Robbing these people so that rich thieves can keep their millions does nothing to stop this downward spiral. What would have worked is to protect the homeowners involved by forbidding foreclosures, seizing and liquidating irresponsible institutions and using their assets to defend common people from financial ruin. Such people would be much more likely to buy things, and that would actually help the real economy, even though there might be a crash in the yacht market.

It should be obvious that this bailout, which even if it were sound in principle is grossly underfunded for its stated purpose, is a calamity. By further wrecking the real economy, it will do to us as the Smoot-Hawley Tariff did in 1930. This turd got through the House of Representatives because Barack Obama pressed the Democrats hard to vote for it. He deserves to become President to reap the storm whose seeds he sowed last week.

Here's why ridiculous mortgages were written in the first place. The people lending the money knew it didn't matter whether they'd get paid back, because they'd have the loan sold and out of their lives in less than a month.
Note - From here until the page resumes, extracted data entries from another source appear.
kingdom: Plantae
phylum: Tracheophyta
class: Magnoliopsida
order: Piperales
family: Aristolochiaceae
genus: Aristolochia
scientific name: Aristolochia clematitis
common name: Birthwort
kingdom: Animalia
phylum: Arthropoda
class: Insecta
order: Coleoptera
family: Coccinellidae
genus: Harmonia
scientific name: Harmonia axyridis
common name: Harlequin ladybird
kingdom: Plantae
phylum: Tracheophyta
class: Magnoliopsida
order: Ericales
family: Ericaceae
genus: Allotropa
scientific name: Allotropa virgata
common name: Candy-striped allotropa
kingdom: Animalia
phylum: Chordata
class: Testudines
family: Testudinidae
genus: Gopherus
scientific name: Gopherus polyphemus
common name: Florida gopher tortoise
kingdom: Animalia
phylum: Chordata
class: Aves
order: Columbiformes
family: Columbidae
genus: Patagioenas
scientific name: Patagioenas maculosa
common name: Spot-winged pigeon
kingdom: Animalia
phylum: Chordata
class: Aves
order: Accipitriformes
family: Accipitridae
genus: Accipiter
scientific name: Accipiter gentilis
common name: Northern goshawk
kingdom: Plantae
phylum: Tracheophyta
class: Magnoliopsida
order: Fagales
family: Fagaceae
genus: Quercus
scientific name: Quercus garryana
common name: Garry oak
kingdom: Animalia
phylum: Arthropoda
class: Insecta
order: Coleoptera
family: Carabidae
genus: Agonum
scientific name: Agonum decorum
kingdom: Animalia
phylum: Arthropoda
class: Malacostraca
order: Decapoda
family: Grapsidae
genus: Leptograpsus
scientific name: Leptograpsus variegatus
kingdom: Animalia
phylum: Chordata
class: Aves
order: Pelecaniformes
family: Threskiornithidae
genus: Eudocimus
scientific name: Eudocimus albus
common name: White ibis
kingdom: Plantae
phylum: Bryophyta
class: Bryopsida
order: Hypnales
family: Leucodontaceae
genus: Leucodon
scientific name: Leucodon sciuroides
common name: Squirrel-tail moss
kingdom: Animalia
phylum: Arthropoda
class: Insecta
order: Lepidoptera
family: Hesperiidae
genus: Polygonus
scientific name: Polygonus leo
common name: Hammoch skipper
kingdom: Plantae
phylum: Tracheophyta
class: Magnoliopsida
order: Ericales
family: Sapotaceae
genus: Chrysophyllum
The kickback to us who got these at the time was being able to get mortgages we weren't qualified for at lower rates than made any sense in view of the risk that somebody somewhere was going to eat, so we all liked it at the time. It was easy to overlook the really grand thefts of our lenders, because, as the proverb says, "A bribe blinds the heart."

"He that covers his sins shall not prosper, but he who confesses and forsakes them will find mercy." This is a good time for all of us to consider our ways, because if not, those ways will bite us some more in the coming days as we continue in them.

To lend money recklessly because you don't have to worry about getting paid, passing the risk off on someone else by lying about it, is simply theft. To make the taxpayers buy that crap is to do more of that same theft that made the problem happen in the first place. Banks and speculators around the world stuck with this trash because they aren't qualified to be bailed out can now sell it to those that are, who will then cash it in at Uncle Sam's Bank of Sugar Daddies and Suckers, draining even more money from the real economy. Massive government borrowing to finance this nonsense will dry up credit for all other entities, thus actually worsening the credit crunch in the end.

The scripture is true: "He who robs the poor, and he who gives to the rich, both alike will come to poverty."